Tony Martin

It’s official: conference season has arrived. Propertymark One kicked things off with a bang earlier this week, and over the next few weeks, thousands of estate and letting agents will pack their best blazers, stock up on branded tote bags, and descend on hotel ballrooms and city venues across the UK.

We’ll laugh. We’ll learn. We’ll grab lanyards and lukewarm coffee. And if we’re lucky, we’ll return to the office with fresh inspiration and a fire in our belly.

But here’s the million-pound question: what actually happens next?

Because according to the research, not much.

80% of Learning Goes to Waste

Studies consistently show that only 10–20% of what we learn from conferences and training days ever gets applied back at work. One UK study found that just 35% of skills were still in use 12 months after training. The rest? Lost in a sea of emails and Rightmove comparables.

This isn’t just a property industry problem—it’s about human nature. We attend events with good intentions, but unless we take deliberate steps to translate ideas into action, we quickly slide back into “the way we’ve always done it.”

So Should You Bother Attending Conferences At All?

Honestly? Yes – but only if you’re going to do something with what you learn.

Because if you were just looking for a fun and uplifting day out, you may as well have gone to Legoland.

The truth is, inspiration is easy. Implementation is where the real work (and value) lies. And the best businesses—the ones that grow, adapt and lead—aren’t just run by people who go to events. They’re run by people who act on them.

Why We Don’t Put Learning Into Practice

The research lays bare a few classic culprits:

No time – You’re back to 200 emails and a diary full of valuations.

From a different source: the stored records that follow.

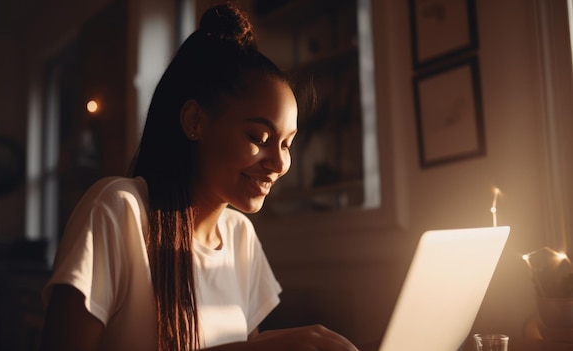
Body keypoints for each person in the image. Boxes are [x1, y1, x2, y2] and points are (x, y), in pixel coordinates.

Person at [40, 2, 359, 351]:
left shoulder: (241, 238)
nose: (280, 163)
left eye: (287, 144)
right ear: (195, 121)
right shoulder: (120, 210)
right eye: (259, 138)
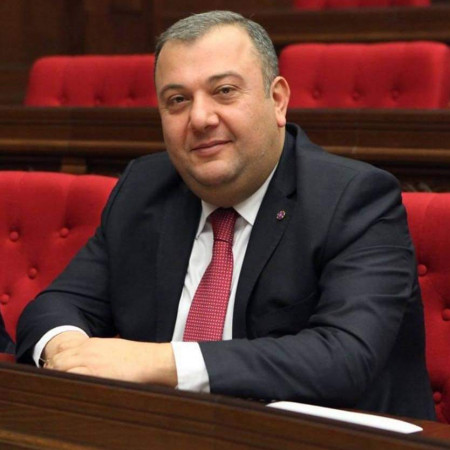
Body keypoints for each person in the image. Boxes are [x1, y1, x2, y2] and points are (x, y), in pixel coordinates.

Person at [16, 10, 435, 420]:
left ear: (277, 100)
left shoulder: (355, 199)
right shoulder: (143, 188)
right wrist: (68, 351)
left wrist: (159, 362)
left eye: (225, 91)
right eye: (177, 100)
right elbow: (56, 306)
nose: (200, 118)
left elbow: (343, 356)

No support – Your boss/colleagues/clients want you to do things the old way.

No plan – You meant to act, but now you can’t read your hastily scrawled notes. Was that “automate socials” or “animate sausage”?

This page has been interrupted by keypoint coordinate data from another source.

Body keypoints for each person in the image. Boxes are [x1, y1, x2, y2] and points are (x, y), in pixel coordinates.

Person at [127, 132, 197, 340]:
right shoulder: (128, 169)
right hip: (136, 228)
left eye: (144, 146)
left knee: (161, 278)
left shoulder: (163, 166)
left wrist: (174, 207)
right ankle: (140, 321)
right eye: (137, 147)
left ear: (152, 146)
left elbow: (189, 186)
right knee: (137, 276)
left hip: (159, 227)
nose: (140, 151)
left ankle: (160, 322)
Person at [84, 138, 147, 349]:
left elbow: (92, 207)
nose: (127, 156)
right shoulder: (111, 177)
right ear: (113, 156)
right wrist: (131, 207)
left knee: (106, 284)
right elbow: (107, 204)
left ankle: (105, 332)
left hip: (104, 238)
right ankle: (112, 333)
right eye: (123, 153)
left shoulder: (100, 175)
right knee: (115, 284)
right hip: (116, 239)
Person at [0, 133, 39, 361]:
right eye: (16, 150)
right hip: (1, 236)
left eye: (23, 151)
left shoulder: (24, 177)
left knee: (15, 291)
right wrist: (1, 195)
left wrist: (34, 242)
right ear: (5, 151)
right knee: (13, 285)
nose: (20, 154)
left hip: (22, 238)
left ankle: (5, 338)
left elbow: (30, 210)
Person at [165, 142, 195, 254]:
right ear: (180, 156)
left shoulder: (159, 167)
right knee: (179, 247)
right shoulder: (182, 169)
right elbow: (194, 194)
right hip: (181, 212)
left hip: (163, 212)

No relevance – The training was too generic or theoretical to be of real use.

And my favourite:

No one else is doing it – You feel like a weirdo trying something new, so you stop.

All very human. All very fixable.

How to Make Learning Stick

Whether you’re attending a massive expo or a smaller training day, the goal is the same: take one or two useful things and actually do something with them.

Here are a few ways to guarantee that you come away from the next conference with a masterplan:

Limit Your Note Taking. Before the day, carve out a page in your notebook labelled “3 Actions from Today”. Scribble as many notes as you like on other pages, but your mission is to come home with three clear, realistic, business-improving actions. No more. Anything beyond that risks becoming an ideas buffet you’ll never digest.

Use AI. The next day, with inspiration still coursing through your veins, photograph your notes and upload to ChatGPT. Better still, use your phone’s voice recorder to capture the sessions and use apps like Ottr or Plaud to transcribe them. Upload the transcripts to ChatGPT, instructing it to summarise your key learnings and turn them into a 30-day implementation plan to improve your business.

Schedule Team Training. One of the most effective ways to learn is by teaching others. In the days after the event, present your key learnings to your team; work together on setting new goals based on what you have learned, thereby achieving total buy-in and accountability from your colleagues.

Don’t Let Learning Die in Your Notebook

Look, conferences are brilliant. You meet inspiring people. You hear clever things. You feel fired up. But that energy has a short shelf life. If it’s not turned into action within a few days, it fades into nothing.

The good news? The transfer of learning isn’t some mysterious magic trick—it’s a habit. And like all habits, it gets easier the more you practice.

So yes—go to the conference. Enjoy the coffee. Clap for the speakers. But then? Go back to your office and do something. Otherwise, all you’ve really collected is a lanyard.

 

Toby Martin is an industry consultant, trainer, and speaker.